Dual-use Legal Battle
The BPU’s delay in setting up an official agrivoltaics pilot comes as the agency is in litigation with the developers of two private projects: the 18.8-MW Washington Solar Farm in Washington Township, and the 17.6-MW Quakertown Solar Farm in Franklin Township.
In each case, the project has secured local approvals and about half of it is up and running. The two developers want the BPU to award them incentives under the state’s Transition Incentive Program, funds that would enable them to develop the second halves of the project as a mini-pilot program that will study the impact and benefits of agrivoltaics.
Part of the BPU’s argument against the effort, however, is that the state pilot program will soon be in place and there is no need for a small independent pilot to run in “parallel.”

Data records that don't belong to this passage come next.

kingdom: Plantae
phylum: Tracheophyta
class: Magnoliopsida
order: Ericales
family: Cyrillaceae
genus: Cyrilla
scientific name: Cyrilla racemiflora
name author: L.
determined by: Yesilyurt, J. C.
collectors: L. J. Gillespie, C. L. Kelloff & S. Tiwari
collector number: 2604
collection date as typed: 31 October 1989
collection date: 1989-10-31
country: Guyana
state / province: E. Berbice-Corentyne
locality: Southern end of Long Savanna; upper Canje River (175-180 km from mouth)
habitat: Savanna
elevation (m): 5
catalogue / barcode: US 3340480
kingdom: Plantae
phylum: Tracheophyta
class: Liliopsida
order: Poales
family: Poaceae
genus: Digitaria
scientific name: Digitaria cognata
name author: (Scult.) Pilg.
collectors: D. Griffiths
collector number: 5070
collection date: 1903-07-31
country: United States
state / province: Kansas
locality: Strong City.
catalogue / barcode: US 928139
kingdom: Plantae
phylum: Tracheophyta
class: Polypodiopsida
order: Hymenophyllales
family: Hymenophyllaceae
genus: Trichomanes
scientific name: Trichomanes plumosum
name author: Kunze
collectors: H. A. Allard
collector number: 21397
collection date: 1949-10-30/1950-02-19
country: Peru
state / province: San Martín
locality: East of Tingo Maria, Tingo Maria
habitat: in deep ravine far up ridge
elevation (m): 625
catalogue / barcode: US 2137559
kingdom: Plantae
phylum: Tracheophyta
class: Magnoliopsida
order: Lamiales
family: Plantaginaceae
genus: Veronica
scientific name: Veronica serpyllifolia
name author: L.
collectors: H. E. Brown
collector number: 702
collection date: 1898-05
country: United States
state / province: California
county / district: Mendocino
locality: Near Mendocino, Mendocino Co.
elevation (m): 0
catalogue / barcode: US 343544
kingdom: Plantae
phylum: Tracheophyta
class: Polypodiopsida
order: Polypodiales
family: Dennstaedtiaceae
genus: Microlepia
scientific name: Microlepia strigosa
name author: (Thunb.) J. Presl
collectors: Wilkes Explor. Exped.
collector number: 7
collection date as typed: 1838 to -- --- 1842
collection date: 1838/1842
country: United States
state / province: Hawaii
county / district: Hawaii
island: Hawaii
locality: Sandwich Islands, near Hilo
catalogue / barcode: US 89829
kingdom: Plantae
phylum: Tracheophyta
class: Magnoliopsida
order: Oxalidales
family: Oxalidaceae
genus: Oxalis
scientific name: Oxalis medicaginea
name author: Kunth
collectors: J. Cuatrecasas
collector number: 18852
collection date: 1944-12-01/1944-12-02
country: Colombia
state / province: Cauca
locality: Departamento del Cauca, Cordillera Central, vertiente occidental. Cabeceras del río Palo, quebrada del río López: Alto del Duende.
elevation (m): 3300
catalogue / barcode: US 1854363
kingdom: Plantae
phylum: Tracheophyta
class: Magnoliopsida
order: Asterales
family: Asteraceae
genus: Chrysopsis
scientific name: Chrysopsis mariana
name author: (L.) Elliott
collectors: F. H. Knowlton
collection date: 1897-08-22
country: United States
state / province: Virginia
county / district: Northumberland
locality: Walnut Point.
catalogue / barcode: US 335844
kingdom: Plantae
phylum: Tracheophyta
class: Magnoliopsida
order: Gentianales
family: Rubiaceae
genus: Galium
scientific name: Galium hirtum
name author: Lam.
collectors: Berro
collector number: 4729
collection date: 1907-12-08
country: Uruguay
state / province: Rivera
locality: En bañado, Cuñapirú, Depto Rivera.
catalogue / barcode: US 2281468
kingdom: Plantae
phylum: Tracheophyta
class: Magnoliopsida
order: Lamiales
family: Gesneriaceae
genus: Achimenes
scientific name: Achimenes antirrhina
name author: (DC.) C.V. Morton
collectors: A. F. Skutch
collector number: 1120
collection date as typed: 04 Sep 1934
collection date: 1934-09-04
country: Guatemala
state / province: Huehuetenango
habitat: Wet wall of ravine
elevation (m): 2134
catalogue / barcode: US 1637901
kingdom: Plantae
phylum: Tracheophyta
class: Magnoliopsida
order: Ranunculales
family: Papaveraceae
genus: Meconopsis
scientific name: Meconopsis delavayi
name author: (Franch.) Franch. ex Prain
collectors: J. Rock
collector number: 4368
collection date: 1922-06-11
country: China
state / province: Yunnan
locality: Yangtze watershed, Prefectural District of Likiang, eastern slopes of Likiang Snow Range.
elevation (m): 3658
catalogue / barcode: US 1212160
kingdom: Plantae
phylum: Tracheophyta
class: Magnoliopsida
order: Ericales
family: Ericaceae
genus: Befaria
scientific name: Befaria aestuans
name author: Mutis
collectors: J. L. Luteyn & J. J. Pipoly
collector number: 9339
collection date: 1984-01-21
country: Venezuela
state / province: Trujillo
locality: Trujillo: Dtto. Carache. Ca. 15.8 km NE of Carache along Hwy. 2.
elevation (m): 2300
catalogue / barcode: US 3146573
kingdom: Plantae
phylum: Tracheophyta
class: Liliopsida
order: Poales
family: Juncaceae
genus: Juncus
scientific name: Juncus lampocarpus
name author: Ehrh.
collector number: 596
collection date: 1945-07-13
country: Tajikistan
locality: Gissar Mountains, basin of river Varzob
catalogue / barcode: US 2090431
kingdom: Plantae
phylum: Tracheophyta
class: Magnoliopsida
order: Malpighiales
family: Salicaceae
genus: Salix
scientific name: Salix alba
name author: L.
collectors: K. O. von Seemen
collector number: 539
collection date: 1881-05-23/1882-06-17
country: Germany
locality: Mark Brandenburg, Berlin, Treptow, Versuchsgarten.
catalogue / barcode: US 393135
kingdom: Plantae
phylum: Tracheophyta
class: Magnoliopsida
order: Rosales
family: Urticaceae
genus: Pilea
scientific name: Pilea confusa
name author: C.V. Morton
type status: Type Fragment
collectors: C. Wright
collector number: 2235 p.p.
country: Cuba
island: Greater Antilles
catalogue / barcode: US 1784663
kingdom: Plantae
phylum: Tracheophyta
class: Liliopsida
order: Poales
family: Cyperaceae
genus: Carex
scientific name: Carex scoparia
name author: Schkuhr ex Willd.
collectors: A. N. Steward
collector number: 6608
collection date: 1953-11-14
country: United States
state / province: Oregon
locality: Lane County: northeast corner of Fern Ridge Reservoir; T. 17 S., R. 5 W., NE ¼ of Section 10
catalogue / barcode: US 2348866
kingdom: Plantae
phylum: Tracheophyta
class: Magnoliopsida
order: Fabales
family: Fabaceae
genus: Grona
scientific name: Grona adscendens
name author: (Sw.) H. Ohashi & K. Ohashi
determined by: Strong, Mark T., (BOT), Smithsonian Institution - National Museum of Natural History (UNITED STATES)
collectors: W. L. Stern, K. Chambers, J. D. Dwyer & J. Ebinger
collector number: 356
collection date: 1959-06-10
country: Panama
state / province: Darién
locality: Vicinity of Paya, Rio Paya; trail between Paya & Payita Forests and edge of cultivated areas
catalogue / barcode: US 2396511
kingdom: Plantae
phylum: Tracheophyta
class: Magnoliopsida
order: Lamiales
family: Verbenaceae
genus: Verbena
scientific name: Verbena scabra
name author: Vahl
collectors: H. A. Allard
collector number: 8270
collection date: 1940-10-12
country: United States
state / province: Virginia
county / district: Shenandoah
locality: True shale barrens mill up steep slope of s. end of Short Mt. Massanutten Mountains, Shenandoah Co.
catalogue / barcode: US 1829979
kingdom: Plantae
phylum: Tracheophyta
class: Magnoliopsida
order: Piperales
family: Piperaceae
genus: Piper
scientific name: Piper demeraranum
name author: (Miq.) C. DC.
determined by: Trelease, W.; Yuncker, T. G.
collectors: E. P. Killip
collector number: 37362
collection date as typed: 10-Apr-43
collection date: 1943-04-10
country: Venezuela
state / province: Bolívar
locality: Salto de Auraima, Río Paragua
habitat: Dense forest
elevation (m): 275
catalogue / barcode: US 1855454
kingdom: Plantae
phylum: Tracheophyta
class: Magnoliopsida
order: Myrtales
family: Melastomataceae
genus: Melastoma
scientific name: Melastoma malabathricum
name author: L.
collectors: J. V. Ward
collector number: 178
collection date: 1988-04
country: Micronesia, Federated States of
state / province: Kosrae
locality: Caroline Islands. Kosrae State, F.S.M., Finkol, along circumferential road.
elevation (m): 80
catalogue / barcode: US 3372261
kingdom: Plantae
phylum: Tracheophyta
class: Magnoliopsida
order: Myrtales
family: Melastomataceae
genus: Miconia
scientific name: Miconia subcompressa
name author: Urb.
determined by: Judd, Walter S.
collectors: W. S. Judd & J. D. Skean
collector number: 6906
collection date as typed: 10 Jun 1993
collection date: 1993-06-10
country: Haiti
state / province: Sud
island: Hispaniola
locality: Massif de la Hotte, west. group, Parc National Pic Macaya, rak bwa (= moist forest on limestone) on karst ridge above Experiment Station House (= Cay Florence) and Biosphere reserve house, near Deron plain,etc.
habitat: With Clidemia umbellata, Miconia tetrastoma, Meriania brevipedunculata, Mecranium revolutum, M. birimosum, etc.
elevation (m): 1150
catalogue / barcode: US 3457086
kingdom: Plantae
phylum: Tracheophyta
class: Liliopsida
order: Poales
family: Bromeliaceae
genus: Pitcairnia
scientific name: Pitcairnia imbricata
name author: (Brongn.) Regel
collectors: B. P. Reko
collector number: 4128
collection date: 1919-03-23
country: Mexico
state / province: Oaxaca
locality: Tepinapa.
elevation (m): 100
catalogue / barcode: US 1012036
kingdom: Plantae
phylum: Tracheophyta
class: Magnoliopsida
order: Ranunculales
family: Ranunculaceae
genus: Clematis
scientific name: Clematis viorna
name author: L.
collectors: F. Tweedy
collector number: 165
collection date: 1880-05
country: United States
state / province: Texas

The BPU denied the two projects petition for incentives on Dec. 1, 2021, agency spokeswoman Tracey Munford said. An appeal of the board’s order “is pending before the Appellate Division,” she said, adding that the BPU would not comment further.
The developers argued that dual-use solar meets the criteria of an “innovative technology” under program rules, and so should be eligible not only for incentives, but for a high level of incentive, under the program rules.
“Petitioners urge the BPU to consider dual-use agrivoltiacs as an innovative technology that will play an important role in New Jersey’s solar future,” an attorney for the two projects, Mark S. Bellin, wrote in a June 4, 2021, petition to the BPU, laying out the developers’ case.
“The establishment of these pilot projects would give the BPU the ability to monitor and evaluate the performance of the dual-use solar farm as more than just a concept, more than just a classroom experiment,” Bellin wrote. The project would also provide a “a substantial means of delivering a meaningful number of megawatts towards the state goals and preserving farmland simultaneously.”
“The projects represent a short-term solution for the evaluation of the dual-use agrivoltaic concept at the same time as it promotes local agriculture, provides employment and municipal revenues,” according to the petition. “Creating this dual-use pilot program is a successful scenario for every stakeholder affected by the process.”
The land parcels beneath the two projects are no longer being used for farmland, Bellin argued, adding that “each of the property owners has indicated that if the complete buildout of the solar farm is not permitted, each will develop the property residentially or commercially.”
As a result, “the ability to preserve the ground for agriculture will be forever lost unless the solar use is preserved,” he wrote.
But the board on Dec. 1 rejected the petition, saying it was “duplicative and moot.”
“The goals and benefits of establishing a robust dual-use pilot program simply cannot happen in the limited context of evaluating the projects here, no matter how well intentioned,” the board said. It added that allowing the developers to create a pilot program “in parallel” to the one that the BPU will develop under the new legislation would “unnecessarily strain agency resources.”